**Action item**
Convert the entries, starting with the line that contains "es à la décarbonation du ciment en" and ending with the last line of the entries, into a Markdown table with the columns Row and Line. Number each line, skip blank lines, and leave the pictures out.

(Stored data entries)
━━━━━━━━━━━━━━━━
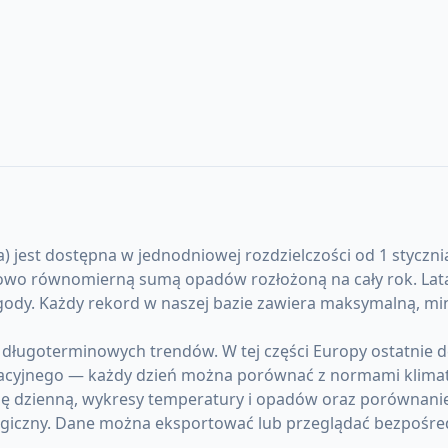
a) jest dostępna w jednodniowej rozdzielczości od 1 stycznia
wo równomierną sumą opadów rozłożoną na cały rok. Lata s
gody. Każdy rekord w naszej bazie zawiera maksymalną, m
 długoterminowych trendów. W tej części Europy ostatnie 
acyjnego — każdy dzień można porównać z normami klima
elę dzienną, wykresy temperatury i opadów oraz porównanie
giczny. Dane można eksportować lub przeglądać bezpośre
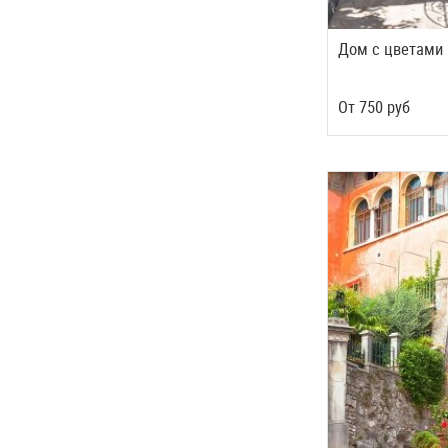
Дом с цветами
Oт
750
руб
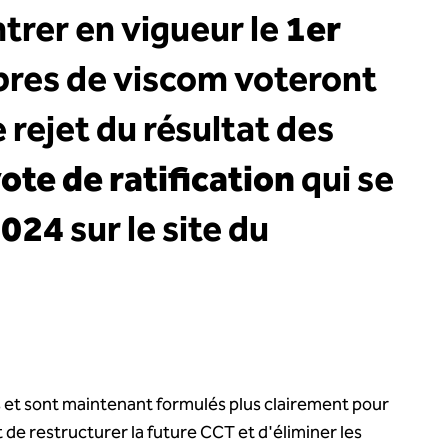
trer en vigueur le
1er
res de viscom voteront
 rejet du résultat des
ote de ratification
qui se
2024
sur le site du
ès et sont maintenant formulés plus clairement pour
t de restructurer la future CCT et d'éliminer les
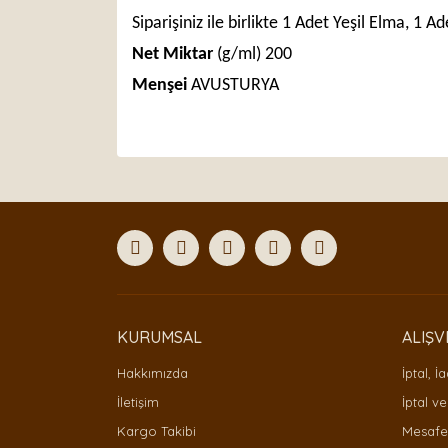
Siparişiniz ile birlikte 1 Adet Yeşil Elma, 1
Net Miktar
(g/ml) 200
Menşei
AVUSTURYA
Bu ürünün fiyat bilgisi, resim, ürün açıklamaları
Görüş ve önerileriniz için teşekkür ederiz.
Ürün resmi kalitesiz, bozuk veya görüntülenemiyor
Ürün açıklamasında eksik bilgiler bulunuyor.
Ürün bilgilerinde hatalar bulunuyor.
Ürün fiyatı diğer sitelerden daha pahalı.
Bu ürüne benzer farklı alternatifler olmalı.
KURUMSAL
ALIŞV
Hakkımızda
İptal, İ
İletişim
İptal ve
Kargo Takibi
Mesafel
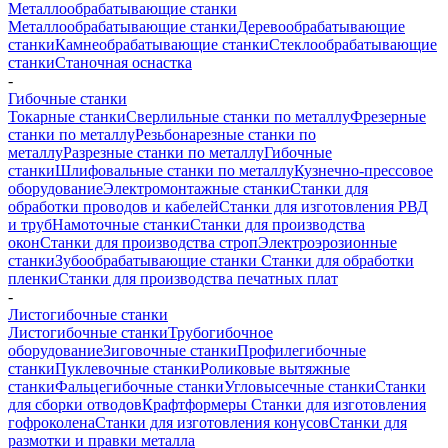
Металлообрабатывающие станки
Металлообрабатывающие станки
Деревообрабатывающие
станки
Камнеобрабатывающие станки
Стеклообрабатывающие
станки
Станочная оснастка
-
Гибочные станки
Токарные станки
Сверлильные станки по металлу
Фрезерные
станки по металлу
Резьбонарезные станки по
металлу
Разрезные станки по металлу
Гибочные
станки
Шлифовальные станки по металлу
Кузнечно-прессовое
оборудование
Электромонтажные станки
Станки для
обработки проводов и кабелей
Станки для изготовления РВД
и труб
Намоточные станки
Станки для производства
окон
Станки для производства строп
Электроэрозионные
станки
Зубообрабатывающие станки
Станки для обработки
пленки
Станки для производства печатных плат
-
Листогибочные станки
Листогибочные станки
Трубогибочное
оборудование
Зиговочные станки
Профилегибочные
станки
Пуклевочные станки
Роликовые вытяжные
станки
Фальцегибочные станки
Угловысечные станки
Станки
для сборки отводов
Крафтформеры
Станки для изготовления
гофроколена
Станки для изготовления конусов
Станки для
размотки и правки металла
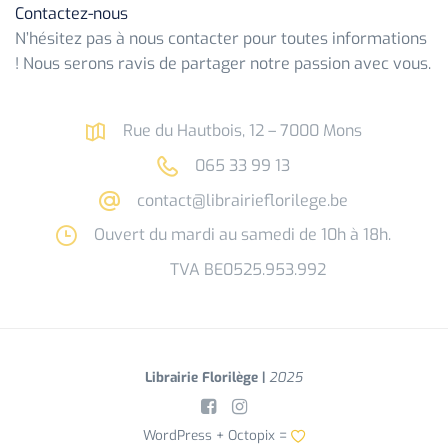
Contactez-nous
N’hésitez pas à nous contacter pour toutes informations
! Nous serons ravis de partager notre passion avec vous.
Rue du Hautbois, 12 – 7000 Mons
065 33 99 13
contact@librairieflorilege.be
Ouvert du mardi au samedi de 10h à 18h.
TVA BE0525.953.992
Librairie Florilège |
2025
WordPress +
Octopix
=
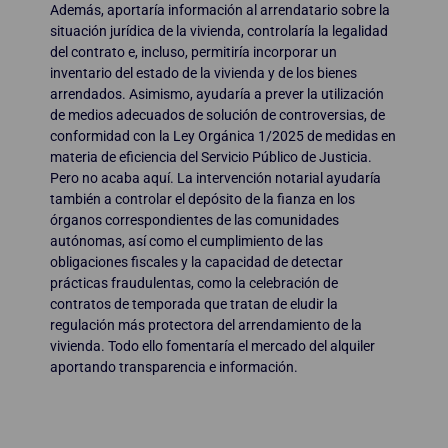
Además, aportaría información al arrendatario sobre la
situación jurídica de la vivienda, controlaría la legalidad
del contrato e, incluso, permitiría incorporar un
inventario del estado de la vivienda y de los bienes
arrendados. Asimismo, ayudaría a prever la utilización
de medios adecuados de solución de controversias, de
conformidad con la Ley Orgánica 1/2025 de medidas en
materia de eficiencia del Servicio Público de Justicia.
Pero no acaba aquí. La intervención notarial ayudaría
también a controlar el depósito de la fianza en los
órganos correspondientes de las comunidades
autónomas, así como el cumplimiento de las
obligaciones fiscales y la capacidad de detectar
prácticas fraudulentas, como la celebración de
contratos de temporada que tratan de eludir la
regulación más protectora del arrendamiento de la
vivienda. Todo ello fomentaría el mercado del alquiler
aportando transparencia e información.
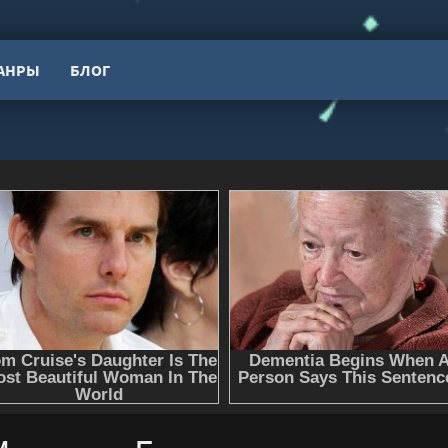
АНРЫ
БЛОГ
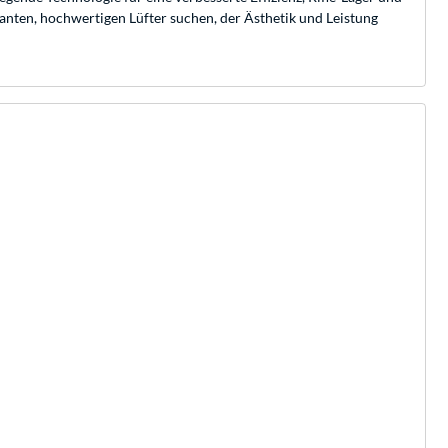
anten, hochwertigen Lüfter suchen, der Ästhetik und Leistung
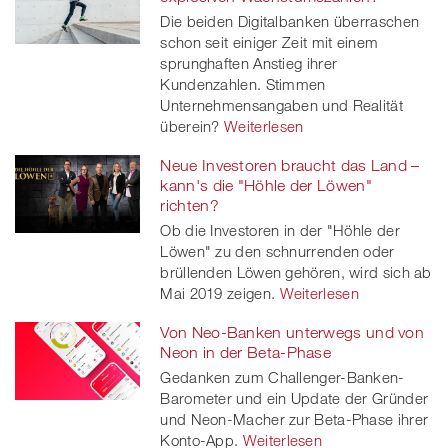
Die beiden Digitalbanken überraschen
schon seit einiger Zeit mit einem
sprunghaften Anstieg ihrer
Kundenzahlen. Stimmen
Unternehmensangaben und Realität
überein?
Weiterlesen
Neue Investoren braucht das Land –
kann's die "Höhle der Löwen"
richten?
Ob die Investoren in der "Höhle der
Löwen" zu den schnurrenden oder
brüllenden Löwen gehören, wird sich ab
Mai 2019 zeigen.
Weiterlesen
Von Neo-Banken unterwegs und von
Neon in der Beta-Phase
Gedanken zum Challenger-Banken-
Barometer und ein Update der Gründer
und Neon-Macher zur Beta-Phase ihrer
Konto-App.
Weiterlesen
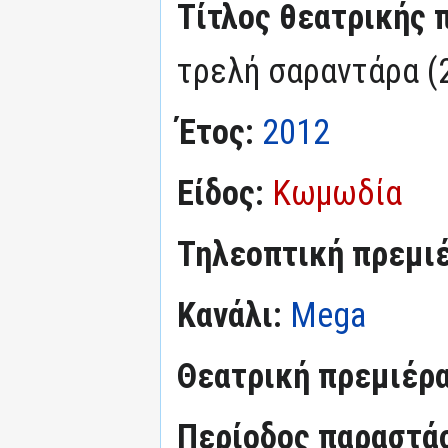
Τίτλος θεατρικής 
τρελή σαραντάρα (
Έτος:
2012
Είδος:
Κωμωδία
Τηλεοπτική πρεμι
Κανάλι:
Mega
Θεατρική πρεμιέρ
Περίοδος παραστά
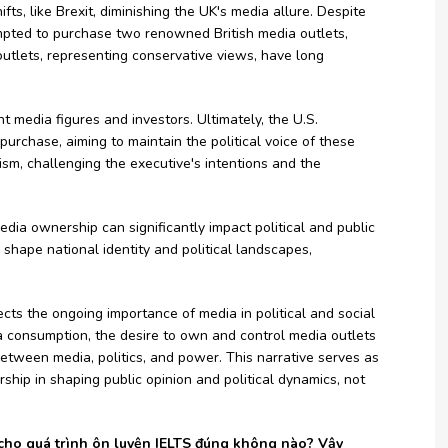
fts, like Brexit, diminishing the UK's media allure. Despite
empted to purchase two renowned British media outlets,
outlets, representing conservative views, have long
 media figures and investors. Ultimately, the U.S.
purchase, aiming to maintain the political voice of these
ism, challenging the executive's intentions and the
dia ownership can significantly impact political and public
 shape national identity and political landscapes,
cts the ongoing importance of media in political and social
a consumption, the desire to own and control media outlets
 between media, politics, and power. This narrative serves as
ship in shaping public opinion and political dynamics, not
ều cho quá trình ôn luyện IELTS đúng không nào? Vậy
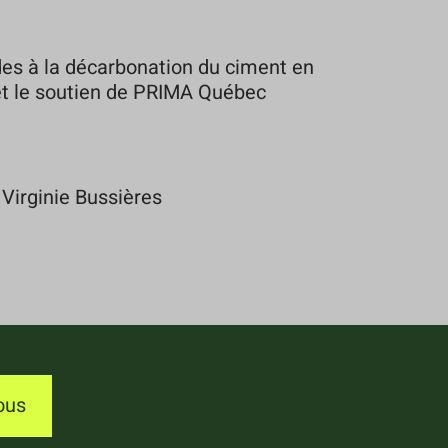
es à la décarbonation du ciment en
 et le soutien de PRIMA Québec
 Virginie Bussières
ous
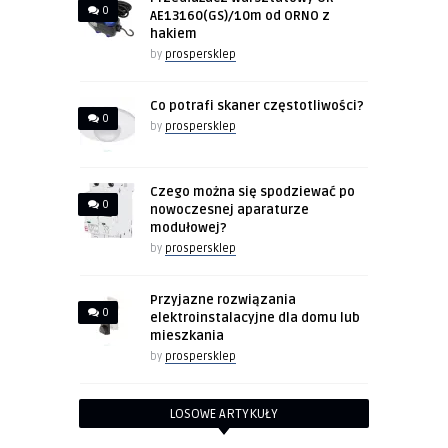
0
AE13160(GS)/10m od ORNO z
hakiem
by
prospersklep
Co potrafi skaner częstotliwości?
0
by
prospersklep
Czego można się spodziewać po
0
nowoczesnej aparaturze
modułowej?
by
prospersklep
Przyjazne rozwiązania
0
elektroinstalacyjne dla domu lub
mieszkania
by
prospersklep
LOSOWE ARTYKUŁY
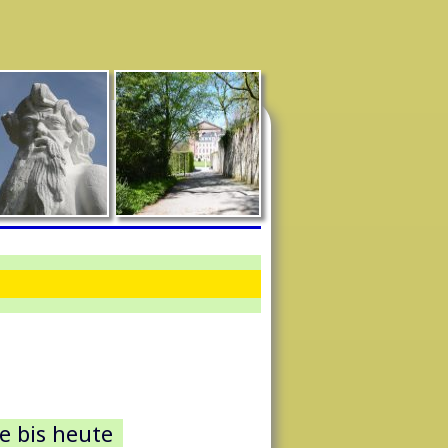
e bis heute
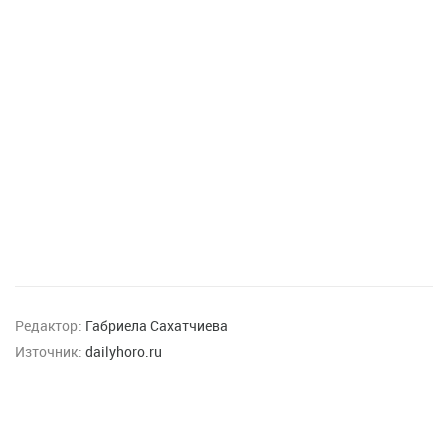
Редактор:
Габриела Сахатчиева
Източник:
dailyhoro.ru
━━━━━━━━━━━━━━━━
**The completed task**
| Row | Line |
|---|---|
| 1 | es à la décarbonation du ciment en |
| 2 |  et le soutien de PRIMA Québec |
| 3 |  Virginie Bussières |
| 4 | ous |
| 5 | 0 |
| 6 | AE13160(GS)/10m od ORNO z |
| 7 | hakiem |
| 8 | by |
| 9 | prospersklep |
| 10 | Co potrafi skaner częstotliwości? |
| 11 | 0 |
| 12 | by |
| 13 | prospersklep |
| 14 | Czego można się spodziewać po |
| 15 | 0 |
| 16 | nowoczesnej aparaturze |
| 17 | modułowej? |
| 18 | by |
| 19 | prospersklep |
| 20 | Przyjazne rozwiązania |
| 21 | 0 |
| 22 | elektroinstalacyjne dla domu lub |
| 23 | mieszkania |
| 24 | by |
| 25 | prospersklep |
| 26 | LOSOWE ARTYKUŁY |
| 27 | e bis heute |
| 28 | Редактор: |
| 29 | Габриела Сахатчиева |
| 30 | Източник: |
| 31 | dailyhoro.ru |